The greatest concentrations of cholesterol, a sterol compound and a generic chemical byproduct of animals, were found near a chicken house, and concentrations appeared to diminish as one moved downstream, the scientists said.
Not all of the steroid compounds in the river have been identified, but several are in a class of compounds called estradiols, which have the potential to be “hormone disrupters” — substances that mimic some hormones in animals, affecting growth and reproduction.
Much of the concern about estrogen-mimicking compounds has focused on PCBs and organochlorines. But the steroids in the river could be of more concern, Foster said, because they are in the water column where they are directly available to aquatic life, and because they are found at relatively high concentrations.
“These steroid concentrations are in the river at much higher levels than what you find for things like PCBs,” Foster said. “I think the potential is quite significant, but whether anything is actually happening, I don’t know. But I would say these classes of compounds need to be looked at more fully.”
The scientists who wrote the report said that the high concentrations of selenium and arsenic may also be related to the poultry industry, because both chemicals are common feed additives. Although the amounts fed to poultry are typically small, the sheer number of chickens produced on the Delmarva Peninsula suggests a potential for a large total load of these metals and chemicals to make their way into the water.
They wrote that “the data presented in this report support the hypothesis that poultry manure is a probable source of trace-metal and organic-compound contaminants found in the Pocomoke River and tributaries, but this conclusion is based on the analyses of only a few samples and should be viewed with caution.”
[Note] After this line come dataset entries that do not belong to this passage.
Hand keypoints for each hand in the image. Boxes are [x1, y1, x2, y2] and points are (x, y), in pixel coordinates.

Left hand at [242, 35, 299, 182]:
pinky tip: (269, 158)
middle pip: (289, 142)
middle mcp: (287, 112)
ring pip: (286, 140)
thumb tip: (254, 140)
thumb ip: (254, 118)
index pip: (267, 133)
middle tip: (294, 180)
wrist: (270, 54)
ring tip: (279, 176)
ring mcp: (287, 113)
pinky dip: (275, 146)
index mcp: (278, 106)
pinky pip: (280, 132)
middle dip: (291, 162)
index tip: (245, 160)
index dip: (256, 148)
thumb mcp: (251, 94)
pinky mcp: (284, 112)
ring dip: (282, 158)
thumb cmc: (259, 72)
They said they could not rule out an undocumented source of contaminants existing in the watershed, and called for further testing both in the Pocomoke, and other Eastern Shore rivers.
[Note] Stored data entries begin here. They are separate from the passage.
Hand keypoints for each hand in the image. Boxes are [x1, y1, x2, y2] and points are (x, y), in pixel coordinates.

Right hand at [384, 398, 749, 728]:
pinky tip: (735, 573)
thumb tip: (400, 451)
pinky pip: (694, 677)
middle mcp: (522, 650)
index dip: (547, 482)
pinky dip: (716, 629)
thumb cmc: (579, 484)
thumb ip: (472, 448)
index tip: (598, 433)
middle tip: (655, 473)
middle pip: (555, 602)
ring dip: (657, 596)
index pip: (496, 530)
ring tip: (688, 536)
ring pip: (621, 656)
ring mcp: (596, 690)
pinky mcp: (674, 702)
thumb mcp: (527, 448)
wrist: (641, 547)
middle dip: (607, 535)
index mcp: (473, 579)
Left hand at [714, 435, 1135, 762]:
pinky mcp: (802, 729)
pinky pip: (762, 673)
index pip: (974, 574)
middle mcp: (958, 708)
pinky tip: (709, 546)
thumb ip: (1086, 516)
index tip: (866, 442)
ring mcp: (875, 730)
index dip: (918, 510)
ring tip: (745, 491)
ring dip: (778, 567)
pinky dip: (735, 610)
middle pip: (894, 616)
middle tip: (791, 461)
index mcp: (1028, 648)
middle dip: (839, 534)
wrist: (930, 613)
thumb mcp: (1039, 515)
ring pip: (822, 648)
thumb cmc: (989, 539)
Whether there is a tie-in with pfiesteria is impossible to say at this point, Miller said. “This study has documented an isolated occurrence of a number of potential contaminants in the Pocomoke River basin,” she said. “No cause-and-effect relationships between the contaminants and pfiesteria have yet been determined.”
Even without the effects of pfiesteria, though, both arsenic and selenium were found in concentrations known to stress fish.
Vicki Blazer, a USGS fish pathologist who reviewed the results, said the metals could be one of the factors that lead to the formation of deep, fungus-infested lesions on some Pocomoke fish. “Arsenic is a very potent suppressor of the immune response,” she said. In particular, she said, cells affected by arsenic are the same ones that respond to a bacterial or fungus invasion.
Work by Blazer and others has shown that all of the deep lesions that they examined during the Pocomoke fish kill were caused by a fungal infection that may have preceded the fish kills by about two weeks. It has been unclear whether the fungal infections resulted from earlier pfiesteria outbreaks or other stresses on the fish.
“I just found it real interesting that one of the places that had high arsenic levels was also one of the places where we see these lesions,” Blazer said. “So that’s definitely something we’re going to be working on this year.”